Spar Group Ltd. said first half-profit rose 5.3 percent as the South African food and liquor retailer increased sales despite a difficult consumer environment in its home market.
Net income was 825.4 million rand ($52.6 million) in the six months through March, Durban-based Spar said in a statement on Wednesday. Revenue gained 17 percent to 42.5 billion rand.
Spar has been expanding outside South Africa to counter slower economic growth in its home market, which is weighed down by weak commodity prices and rising unemployment. The grocer agreed in March to buy a majority stake in the company that owns the Spar brand in Switzerland, after acquiring the equivalent chain in Ireland and southwest England two years ago.
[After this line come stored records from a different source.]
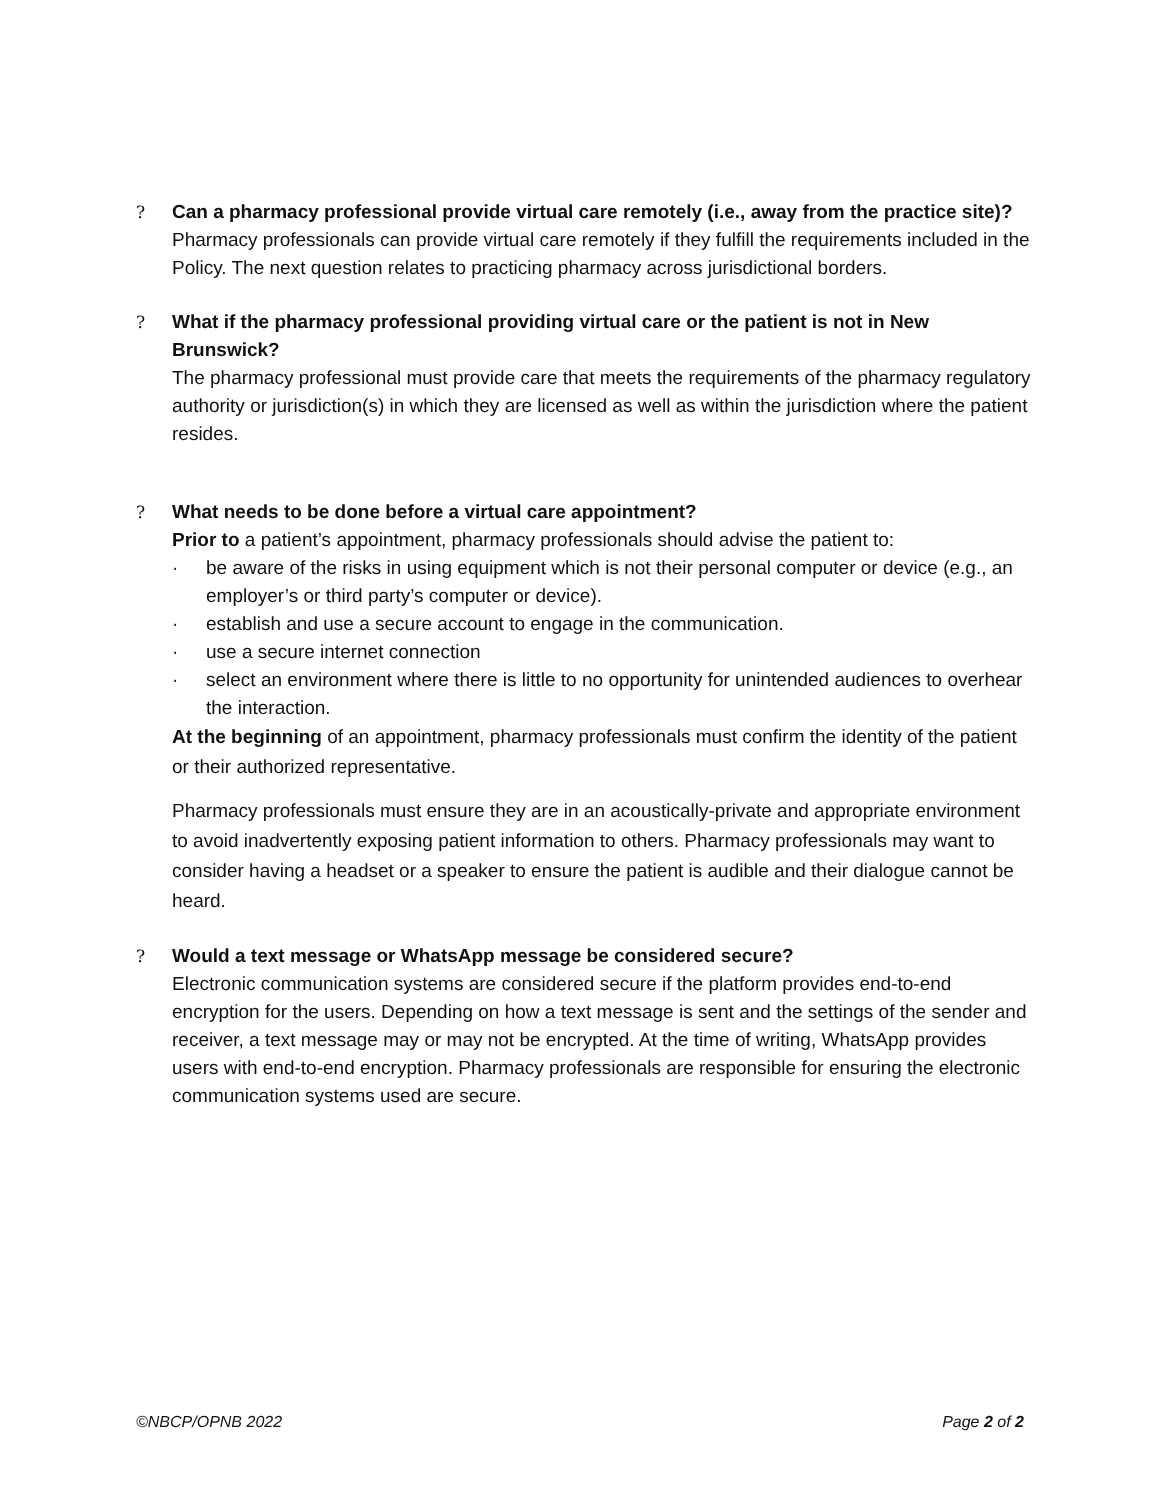? Can a pharmacy professional provide virtual care remotely (i.e., away from the practice site)?
Pharmacy professionals can provide virtual care remotely if they fulfill the requirements included in the Policy. The next question relates to practicing pharmacy across jurisdictional borders.
? What if the pharmacy professional providing virtual care or the patient is not in New Brunswick?
The pharmacy professional must provide care that meets the requirements of the pharmacy regulatory authority or jurisdiction(s) in which they are licensed as well as within the jurisdiction where the patient resides.
? What needs to be done before a virtual care appointment?
Prior to a patient’s appointment, pharmacy professionals should advise the patient to:
· be aware of the risks in using equipment which is not their personal computer or device (e.g., an employer’s or third party’s computer or device).
· establish and use a secure account to engage in the communication.
· use a secure internet connection
· select an environment where there is little to no opportunity for unintended audiences to overhear the interaction.
At the beginning of an appointment, pharmacy professionals must confirm the identity of the patient or their authorized representative.
Pharmacy professionals must ensure they are in an acoustically-private and appropriate environment to avoid inadvertently exposing patient information to others. Pharmacy professionals may want to consider having a headset or a speaker to ensure the patient is audible and their dialogue cannot be heard.
? Would a text message or WhatsApp message be considered secure?
Electronic communication systems are considered secure if the platform provides end-to-end encryption for the users. Depending on how a text message is sent and the settings of the sender and receiver, a text message may or may not be encrypted. At the time of writing, WhatsApp provides users with end-to-end encryption. Pharmacy professionals are responsible for ensuring the electronic communication systems used are secure.
©NBCP/OPNB 2022 Page 2 of 2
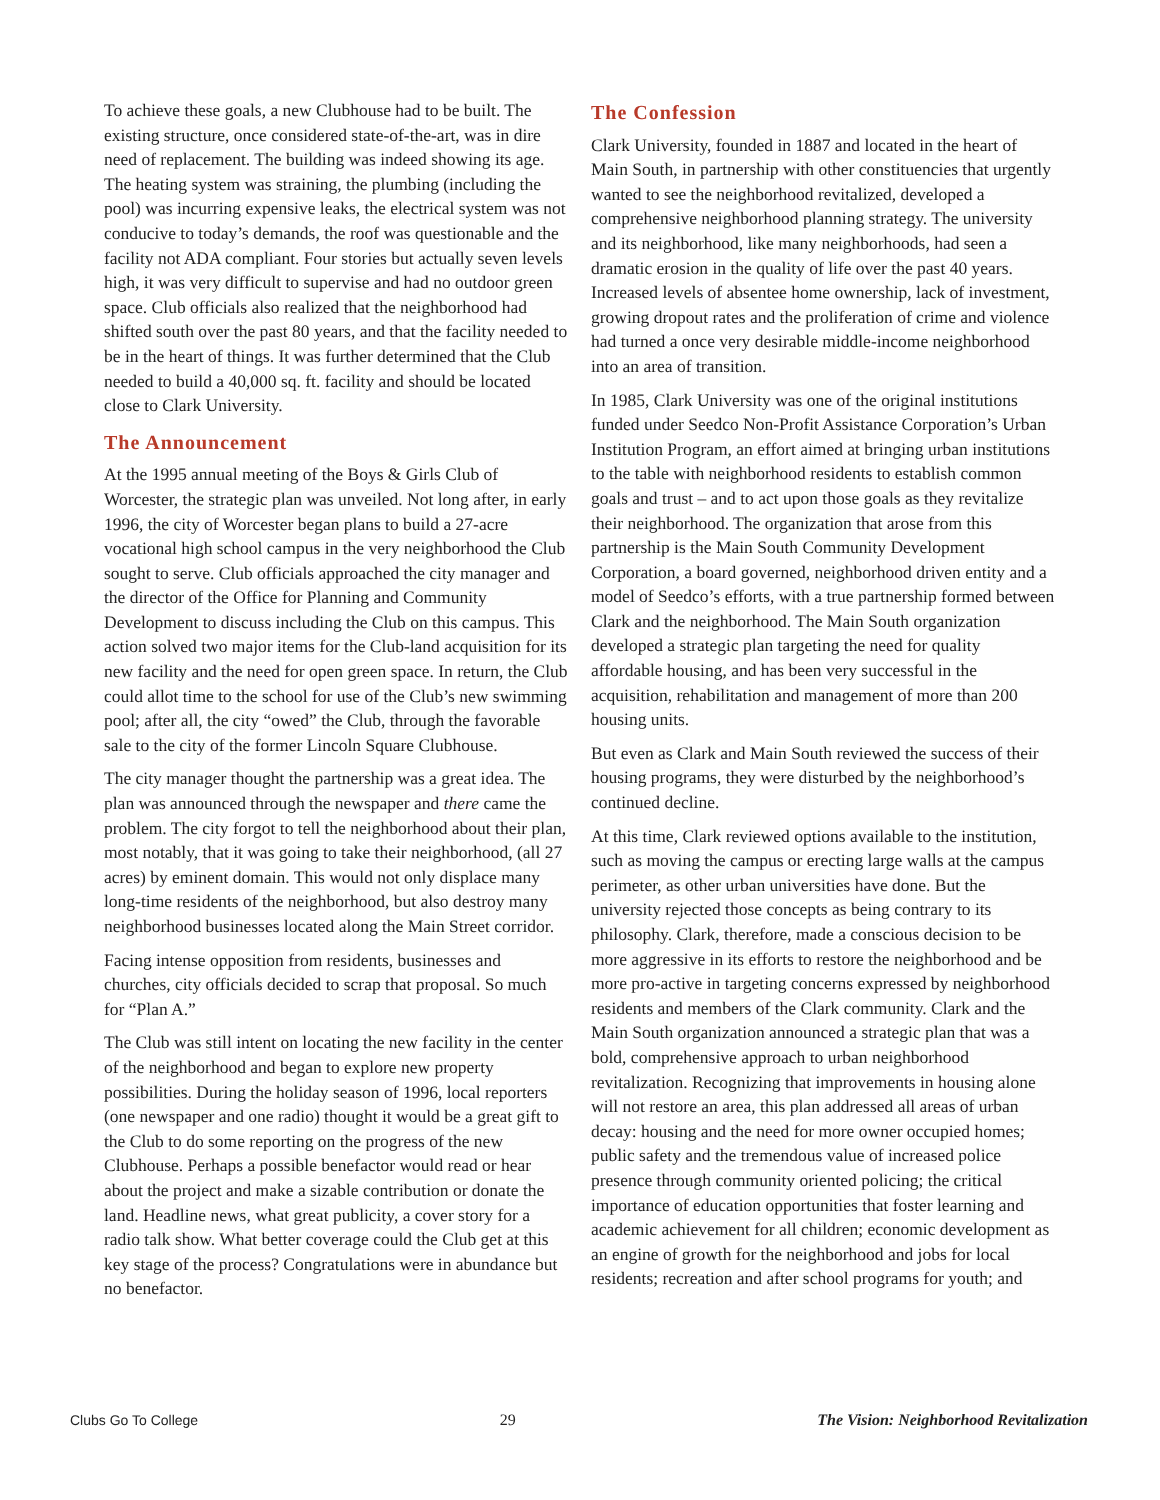To achieve these goals, a new Clubhouse had to be built. The existing structure, once considered state-of-the-art, was in dire need of replacement. The building was indeed showing its age. The heating system was straining, the plumbing (including the pool) was incurring expensive leaks, the electrical system was not conducive to today’s demands, the roof was questionable and the facility not ADA compliant. Four stories but actually seven levels high, it was very difficult to supervise and had no outdoor green space. Club officials also realized that the neighborhood had shifted south over the past 80 years, and that the facility needed to be in the heart of things. It was further determined that the Club needed to build a 40,000 sq. ft. facility and should be located close to Clark University.
The Announcement
At the 1995 annual meeting of the Boys & Girls Club of Worcester, the strategic plan was unveiled. Not long after, in early 1996, the city of Worcester began plans to build a 27-acre vocational high school campus in the very neighborhood the Club sought to serve. Club officials approached the city manager and the director of the Office for Planning and Community Development to discuss including the Club on this campus. This action solved two major items for the Club-land acquisition for its new facility and the need for open green space. In return, the Club could allot time to the school for use of the Club’s new swimming pool; after all, the city “owed” the Club, through the favorable sale to the city of the former Lincoln Square Clubhouse.
The city manager thought the partnership was a great idea. The plan was announced through the newspaper and there came the problem. The city forgot to tell the neighborhood about their plan, most notably, that it was going to take their neighborhood, (all 27 acres) by eminent domain. This would not only displace many long-time residents of the neighborhood, but also destroy many neighborhood businesses located along the Main Street corridor.
Facing intense opposition from residents, businesses and churches, city officials decided to scrap that proposal. So much for “Plan A.”
The Club was still intent on locating the new facility in the center of the neighborhood and began to explore new property possibilities. During the holiday season of 1996, local reporters (one newspaper and one radio) thought it would be a great gift to the Club to do some reporting on the progress of the new Clubhouse. Perhaps a possible benefactor would read or hear about the project and make a sizable contribution or donate the land. Headline news, what great publicity, a cover story for a radio talk show. What better coverage could the Club get at this key stage of the process? Congratulations were in abundance but no benefactor.
The Confession
Clark University, founded in 1887 and located in the heart of Main South, in partnership with other constituencies that urgently wanted to see the neighborhood revitalized, developed a comprehensive neighborhood planning strategy. The university and its neighborhood, like many neighborhoods, had seen a dramatic erosion in the quality of life over the past 40 years. Increased levels of absentee home ownership, lack of investment, growing dropout rates and the proliferation of crime and violence had turned a once very desirable middle-income neighborhood into an area of transition.
In 1985, Clark University was one of the original institutions funded under Seedco Non-Profit Assistance Corporation’s Urban Institution Program, an effort aimed at bringing urban institutions to the table with neighborhood residents to establish common goals and trust – and to act upon those goals as they revitalize their neighborhood. The organization that arose from this partnership is the Main South Community Development Corporation, a board governed, neighborhood driven entity and a model of Seedco’s efforts, with a true partnership formed between Clark and the neighborhood. The Main South organization developed a strategic plan targeting the need for quality affordable housing, and has been very successful in the acquisition, rehabilitation and management of more than 200 housing units.
But even as Clark and Main South reviewed the success of their housing programs, they were disturbed by the neighborhood’s continued decline.
At this time, Clark reviewed options available to the institution, such as moving the campus or erecting large walls at the campus perimeter, as other urban universities have done. But the university rejected those concepts as being contrary to its philosophy. Clark, therefore, made a conscious decision to be more aggressive in its efforts to restore the neighborhood and be more pro-active in targeting concerns expressed by neighborhood residents and members of the Clark community. Clark and the Main South organization announced a strategic plan that was a bold, comprehensive approach to urban neighborhood revitalization. Recognizing that improvements in housing alone will not restore an area, this plan addressed all areas of urban decay: housing and the need for more owner occupied homes; public safety and the tremendous value of increased police presence through community oriented policing; the critical importance of education opportunities that foster learning and academic achievement for all children; economic development as an engine of growth for the neighborhood and jobs for local residents; recreation and after school programs for youth; and
Clubs Go To College 29 The Vision: Neighborhood Revitalization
International acquisitions generate revenue in currencies other than the rand, which has weakened 24 percent against the dollar in the past 12 months.
“In South Africa, trading is expected to remain under pressure with constrained consumer spending and persistent high levels of unemployment,” the company said. “The continued Irish economic recovery provides a solid underpinning for the BWG Group to extend its positive performance for the remainder of the financial year as Europe heads into the summer holiday season.”
The acquisition of Spar Switzerland will also make a positive contribution to performance this financial year, it said.
Spar shares have gained 15 percent this year, in line with the FTSE/JSE Africa Food & Drug Retailers index.